In her October 27 statement, Williams disputed the police's account, telling the press, "There was a crash, and I lost control. The officer was shooting at us. The car ended up slamming into a building."
According to Williams, she told the officer she was unarmed, but the officer "kept shooting" and told her to get out of the car. Shot and bleeding, she exited the car. According to Williams, the police covered Stinnette with a blanket while he was still breathing.

According to NBC News, dashboard camera footage from the Salinas' vehicle released on October 28 shows Williams's car, with an officer in pursuit, turning in front of the second officer's car, before stopping on a grass embankment about twenty seconds later.
According to CNN, Williams passed another police car, failed to stop at a stop sign, drove onto the opposite shoulder, and hit a telephone pole guy wire.
The second officer pulled up next to Williams's car. It is unclear whether the officer exited his vehicle before yelling "get out of the fucking", at which point Williams's car begins to reverse. The car cannot be seen in the dash camera footage at this point, but the audio can be heard of an engine roaring and six or seven gunshots, followed by tires squealing and a crash.
Two surveillance videos released on October 28 show Williams's car reversing and crashing into a building, but do not show the officer in the frame.
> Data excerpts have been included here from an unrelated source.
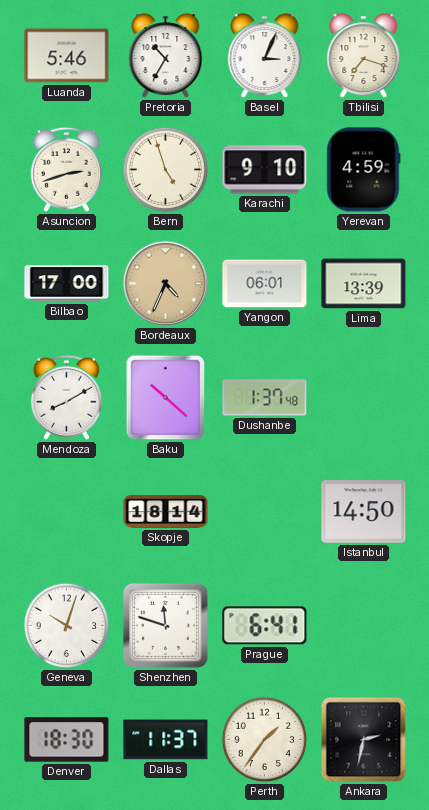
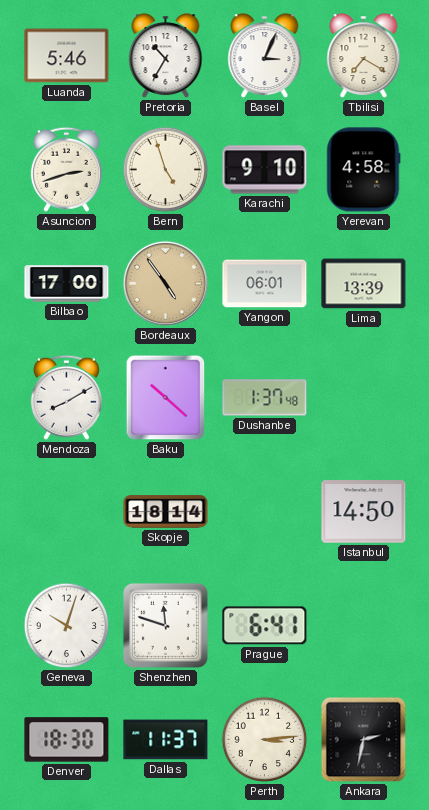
Tbilisi: 7:18 -> 7:20
Yerevan: 4:59 -> 4:58
Bordeaux: 4:34 -> 4:54
Perth: 1:36 -> 3:14
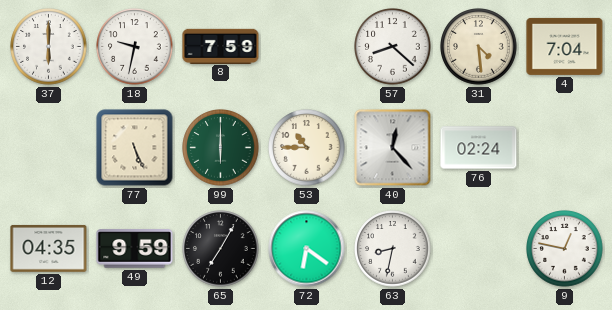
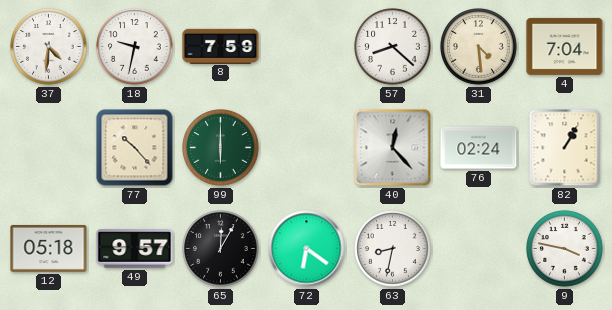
37: 6:00 -> 4:31
77: 5:26 -> 10:23
53: 10:45 -> none
82: none -> 1:05
12: 04:35 -> 05:18
49: 9:59 -> 9:57
65: 7:05 -> 12:05
9: 12:47 -> 3:47
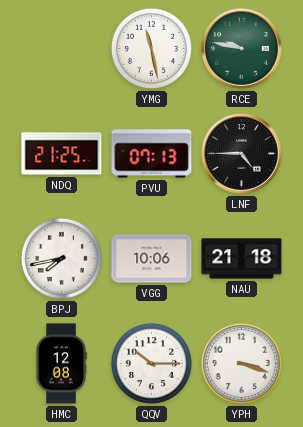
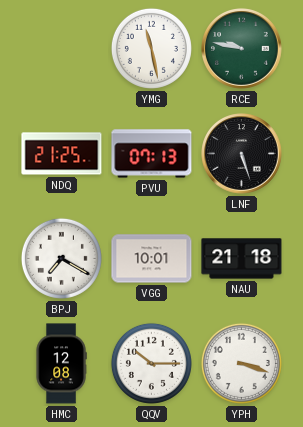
LNF: 4:45 -> 5:27
BPJ: 7:43 -> 7:20
VGG: 10:06 -> 10:01
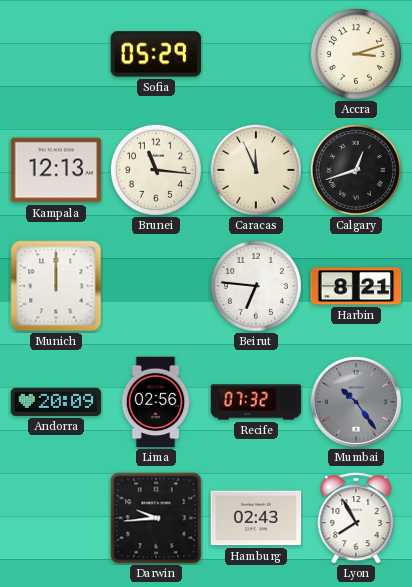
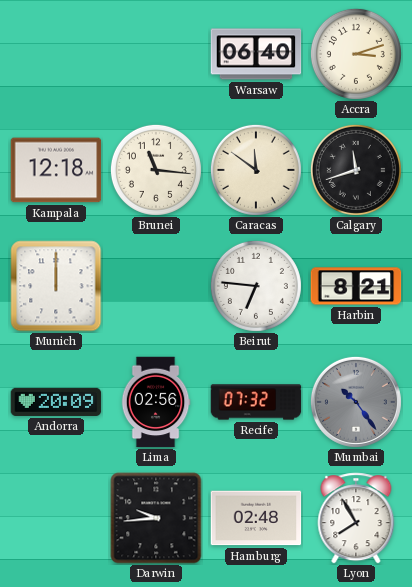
Sofia: 05:29 -> none
Warsaw: none -> 06:40
Kampala: 12:13 -> 12:18
Caracas: 11:56 -> 11:51
Calgary: 12:42 -> 11:42
Hamburg: 02:43 -> 02:48
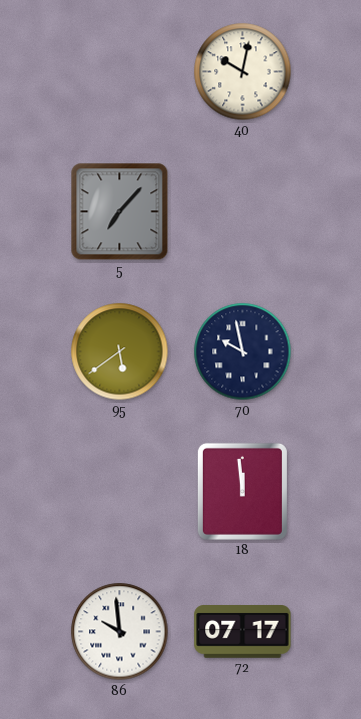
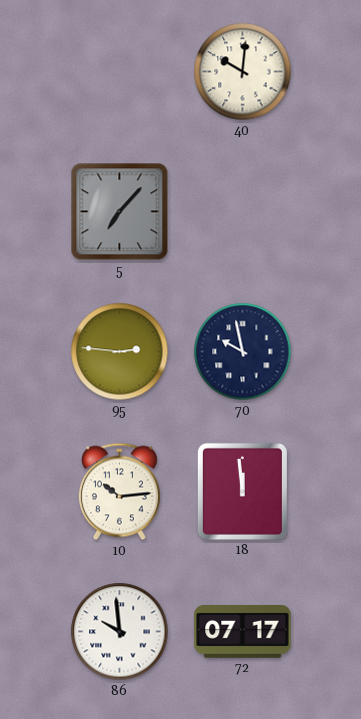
40: 10:02 -> 10:01
95: 5:39 -> 2:46
10: none -> 10:14
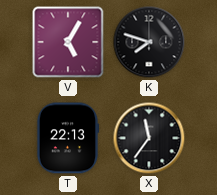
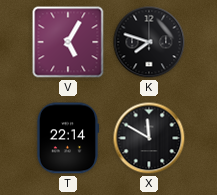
T: 22:13 -> 22:14
X: 11:36 -> 11:50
Salinas' body camera was not activated at the time of the shooting, and no video released on October 28 shows the shots being fired.

Both Stinnette and Williams were taken to the local hospital. Stinnette died shortly thereafter. Williams survived wounds to her stomach and hand. Police said no weapons were found in the car.

== Investigation ==
Salinas, who had been with the department for five years, was fired on October 23 for "multiple policy and procedure violations", including failing to activate his body camera, according to the police chief. The White officer, who also had been with the department for five years, was placed on administrative leave. Neither officer had been identified as of October 28.

The Illinois State Police and the Federal Bureau of Investigation are investigating the shooting.
Lake County State's Attorney Michael Nerheim pledged to release the investigative file to the public if his office decides not to file criminal charges.

Williams is represented by civil rights attorneys Ben Crump and Antonio Romanucci, who also represented the families of George Floyd and Daniel Prude. The attorneys said the officer's firing was "a first step in police accountability" but that they would press ahead with their own investigation.

On September 22, 2022, Salinas was arrested and charged with three counts of second-degree murder and one count of involuntary manslaughter.

== Protests ==
A rally was held on October 22; demonstrators demanded release of the video footage and federal investigations. The mayor of Waukegan, Sam Cunningham, who is African-American and close friends with the family of the victim, asked for calm.
Members of the family of Jacob Blake, who was shot by police in Kenosha, Wisconsin, 16 mi north of Waukegan, attended the demonstration. The shooting occurred just days after third-degree murder charges for Derek Chauvin, the police officer who murdered George Floyd, were dismissed. Another protest had been planned for October 24.

Clyde McLemore, head of the Lake County chapter of Black Lives Matter, was among those calling for a federal investigation and the release of police video of the shooting. He also said the protest and march were planned to demand a special prosecutor and the release of the name of the officer involved. He also called for the officer to be arrested and prosecuted to face murder and attempted murder charges.